To measure effectiveness, researchers tracked real-world time to next therapy, which measures the time from starting a second treatment until the cancer progresses enough to require a third type of therapy or until death. They also looked at real-world overall survival, which tracks the total time a patient lives from the start of their second-line treatment, regardless of the cause of death.

The researchers found that patients who were retreated with enfortumab vedotin stayed on the therapy the longest, with a median time of 8.5 months before needing a change. In comparison, those on carboplatin-based chemotherapy stayed on their treatment for a median of 4.7 months, while those on cisplatin-based therapy averaged 3.0 months.

Although the group receiving “other therapies” stayed on those specific drugs for a median of 3.9 months, they saw the longest overall survival, living for a median of 14.0 months. In contrast, those receiving carboplatin or cisplatin-based therapies had median survival times of 7.1 and 8.3 months, respectively.

These results align with a smaller study where platinum-based chemotherapy was used in up to 68% of cases, showing limited effectiveness.

Researchers addressed a recent expert survey and institutional review, which indicated that choosing the next treatment should increasingly depend on “biomarkers,” specific genetic markers found within the cancer cells. For instance, targeted therapies like erdafitinib are preferred for patients with a specific alteration in the fibroblast growth factor receptor 3 (FGFR3) gene. However, for the patients without such genetic markers, platinum-based chemotherapy remains the primary treatment choice despite its modest success.

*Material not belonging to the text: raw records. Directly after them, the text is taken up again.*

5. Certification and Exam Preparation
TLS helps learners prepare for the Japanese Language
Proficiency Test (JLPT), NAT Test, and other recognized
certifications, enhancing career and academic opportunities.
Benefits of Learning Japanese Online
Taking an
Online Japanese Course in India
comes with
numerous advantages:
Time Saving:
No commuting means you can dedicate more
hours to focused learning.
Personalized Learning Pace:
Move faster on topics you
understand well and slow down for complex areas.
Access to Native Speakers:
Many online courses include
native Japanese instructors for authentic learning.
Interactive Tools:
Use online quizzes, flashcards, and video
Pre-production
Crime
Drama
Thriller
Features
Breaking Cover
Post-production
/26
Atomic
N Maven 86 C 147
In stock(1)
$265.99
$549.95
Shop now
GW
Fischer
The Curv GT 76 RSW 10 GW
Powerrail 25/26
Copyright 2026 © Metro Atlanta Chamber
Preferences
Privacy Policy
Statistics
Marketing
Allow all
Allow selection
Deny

As the largest real-world study of its kind, these results emphasize the need for more effective therapies and better evidence on how to sequence them. “These findings highlight the limited efficacy of current second-line treatment options in the post-EV + pembro setting, reveal the substantial heterogeneity of treatment patterns in clinical practice and underscore the urgent need for development of novel therapies and sequencing studies in this setting,” the study’s authors said.